Activity — Convert the text from all of the material above into a JSON list of strings, one string per line, skipping blank lines and leaving out the pictures.

(Recorded data)

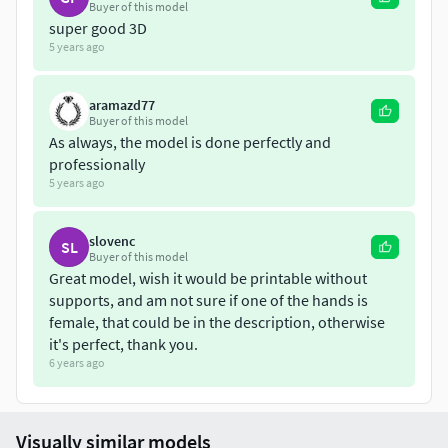
Buyer of this model
super good 3D
5 years ago
aramazd77
Buyer of this model
As always, the model is done perfectly and
professionally
5 years ago
slovenc
SL
Buyer of this model
Great model, wish it would be printable without
supports, and am not sure if one of the hands is
female, that could be in the description, otherwise
it's perfect, thank you.
6 years ago
Visually similar models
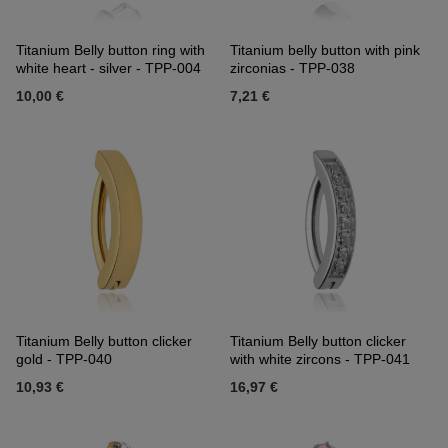
Titanium Belly button ring with
Titanium belly button with pink
white heart - silver - TPP-004
zirconias - TPP-038
10,00 €
7,21 €
Titanium Belly button clicker
Titanium Belly button clicker
gold - TPP-040
with white zircons - TPP-041
10,93 €
16,97 €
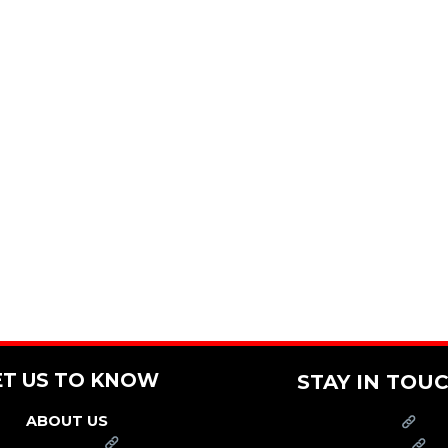
ET US TO KNOW
STAY IN TOU
ABOUT US
PRESS
FRANCHISE
CAREERS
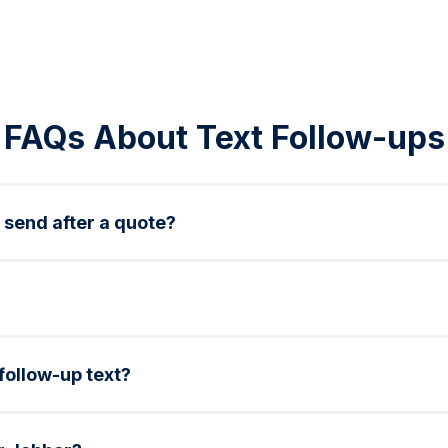
FAQs About Text Follow-ups
 send after a quote?
ne next-day, and optionally a final reminder within 3 days. 
rvice types, dates, and links using merge tags in Sakari.
 follow-up text?
g service fees or offering a small discount can help nudge 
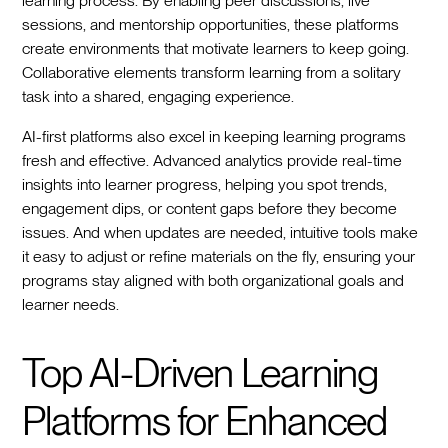
learning process. By enabling peer discussions, live
sessions, and mentorship opportunities, these platforms
create environments that motivate learners to keep going.
Collaborative elements transform learning from a solitary
task into a shared, engaging experience.
AI-first platforms also excel in keeping learning programs
fresh and effective. Advanced analytics provide real-time
insights into learner progress, helping you spot trends,
engagement dips, or content gaps before they become
issues. And when updates are needed, intuitive tools make
it easy to adjust or refine materials on the fly, ensuring your
programs stay aligned with both organizational goals and
learner needs.
Top AI-Driven Learning
Platforms for Enhanced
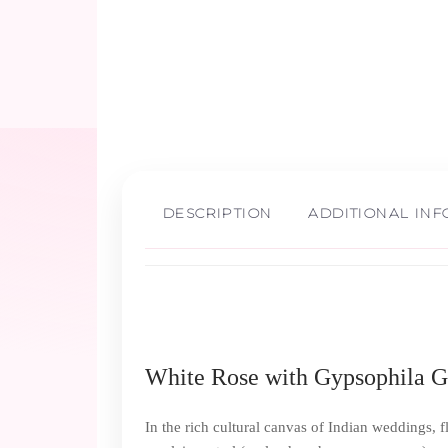
DESCRIPTION
ADDITIONAL IN
White Rose with Gypsophila Ga
In the rich cultural canvas of Indian weddings, f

Result for this exercise —
[
  "Buyer of this model",
  "super good 3D",
  "5 years ago",
  "aramazd77",
  "Buyer of this model",
  "As always, the model is done perfectly and",
  "professionally",
  "5 years ago",
  "slovenc",
  "SL",
  "Buyer of this model",
  "Great model, wish it would be printable without",
  "supports, and am not sure if one of the hands is",
  "female, that could be in the description, otherwise",
  "it's perfect, thank you.",
  "6 years ago",
  "Visually similar models",
  "Titanium Belly button ring with",
  "Titanium belly button with pink",
  "white heart - silver - TPP-004",
  "zirconias - TPP-038",
  "10,00 €",
  "7,21 €",
  "Titanium Belly button clicker",
  "Titanium Belly button clicker",
  "gold - TPP-040",
  "with white zircons - TPP-041",
  "10,93 €",
  "16,97 €",
  "ET US TO KNOW",
  "STAY IN TOU",
  "ABOUT US",
  "PRESS",
  "FRANCHISE",
  "CAREERS",
  "FAQs About Text Follow-ups",
  " send after a quote?",
  "ne next-day, and optionally a final reminder within 3 days. ",
  "rvice types, dates, and links using merge tags in Sakari.",
  " follow-up text?",
  "g service fees or offering a small discount can help nudge ",
  "learning process. By enabling peer discussions, live",
  "sessions, and mentorship opportunities, these platforms",
  "create environments that motivate learners to keep going.",
  "Collaborative elements transform learning from a solitary",
  "task into a shared, engaging experience.",
  "AI-first platforms also excel in keeping learning programs",
  "fresh and effective. Advanced analytics provide real-time",
  "insights into learner progress, helping you spot trends,",
  "engagement dips, or content gaps before they become",
  "issues. And when updates are needed, intuitive tools make",
  "it easy to adjust or refine materials on the fly, ensuring your",
  "programs stay aligned with both organizational goals and",
  "learner needs.",
  "Top AI-Driven Learning",
  "Platforms for Enhanced",
  "DESCRIPTION",
  "ADDITIONAL IN",
  "White Rose with Gypsophila Ga",
  "In the rich cultural canvas of Indian weddings, f"
]